3. Analysis of Exception and Bottleneck
3.1. CPU Parallel Computing Power Utilization
As shown in Figure 1, the application’s five CPU cores (core 0, 4, 12, 20, 28) during the application run, each core CPU active occupancy in three time periods are in a discrete distribution status. That is, the operation of these operations are not evenly shared in the CPU core. Such as in 20:52:10-20:53:02 time period only a CPU core occupancy rate is higher, and other CPU core is idle state. Ideally, several CPU cores with a high primary occupancy rate should maintain a more consistent and averaged CPU activity during application run. So while nearly half of all CPU cores are at 100% occupancy, there is still a risk that the application may have insufficient CPU computing power.
As shown in Figure 2, at least one CPU core is occupied by almost zero at almost every time point before the application runs the entire run time, especially before 20:54:37. And with the change of time, low CPU core is in the ever-changing (such as 20:45:46 before the core of the low occupancy rate of 36, and about 20:50:00 is the core of the core occupancy rate of 8). This indicates that the target application is in the process of frequent CPU core switching.
Figure 1. Case 1 of CPU parallel exception.
Figure 2. Case 2 of CPU parallel exception.

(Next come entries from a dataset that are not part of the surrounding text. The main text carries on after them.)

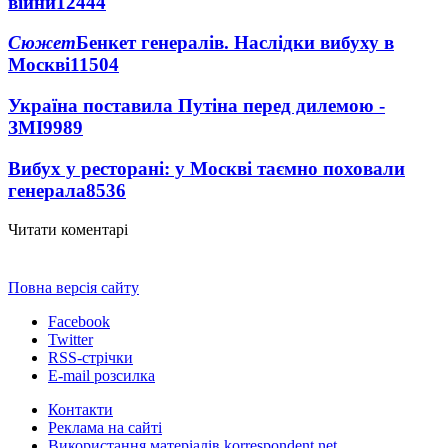
війни
12444
Сюжет
Бенкет генералів. Наслідки вибуху в
Москві
11504
Україна поставила Путіна перед дилемою -
ЗМІ
9989
Вибух у ресторані: у Москві таємно поховали
генерала
8536
Читати коментарі
Повна версія сайту
Facebook
Twitter
RSS-стрічки
E-mail розсилка
Контакти
Реклама на сайті
Використання матеріалів korrespondent.net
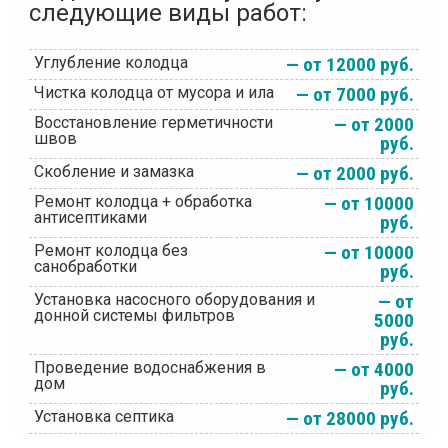
следующие виды работ:
Углубление колодца
— от 12000 руб.
Чистка колодца от мусора и ила
— от 7000 руб.
Восстановление герметичности
— от 2000
швов
руб.
Скобление и замазка
— от 2000 руб.
Ремонт колодца + обработка
— от 10000
антисептиками
руб.
Ремонт колодца без
— от 10000
санобработки
руб.
Установка насосного оборудования и
— от
донной системы фильтров
5000
руб.
Проведение водоснабжения в
— от 4000
дом
руб.
Установка септика
— от 28000 руб.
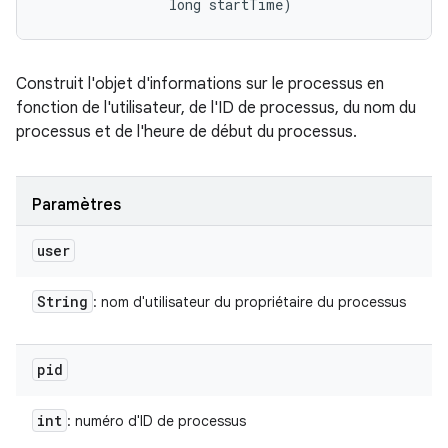
                long startTime)
Construit l'objet d'informations sur le processus en
fonction de l'utilisateur, de l'ID de processus, du nom du
processus et de l'heure de début du processus.
Paramètres
user
String
: nom d'utilisateur du propriétaire du processus
pid
int
: numéro d'ID de processus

3.2. IO Resource Bottlenecks
As shown in Figure 3, the blue line represents the IO average service time (Disk_All_Svctm). The red line is the average IO wait time (Disk_All_Await). It can be seen from the figure, in fact, the blue line is in a slow upward trend and a large range of jitter. Although the red line as a whole did not change the magnitude, did not show a clear downward trend. Even in the late IO average service time has a downward trend but the red line still maintained before the level. This shows that IO requests more. Although the performance of the disk itself to ensure that the request queue is no significant growth trend, IO service speed is still unable to effectively ease the IO wait time delay. So it can be considered multiple processes at the same time in competing IO resources, and there is a IO resource bottleneck.
Figure 3. Case of IO resource bottlenecks.
Figure 4. Case of IO read and write assignments exception.
3.3. IO Read and Write Assignments Exception
IO read and write assignments exception example shown in Figure 4. Obviously, during this time the CPU active occupancy (CPU_Active) and IO read rate showed a significant negative correlation. You can think of an IO read and write assignment exception. Considering the short duration of the exception, it should be necessary to refer to the distribution of CPU and IO related parameters before and after the time period.
This paper analyzes the resource bottlenecks caused by the abnormal application of meteorological satellite application system. This paper presents an anomaly analysis method for meteorological satellite ground system based on resource bottleneck, analysis of common abnormal state of several kinds of resources from system. And through the CPU parallel computing power and I/O read and write the distribution of experimental analysis, found that the distribution of resources of the two resources, which plays a positive role in some extent on the application of optimization.
The work presented in this study is supported by National High-tech R&D Program (2011AA12A104).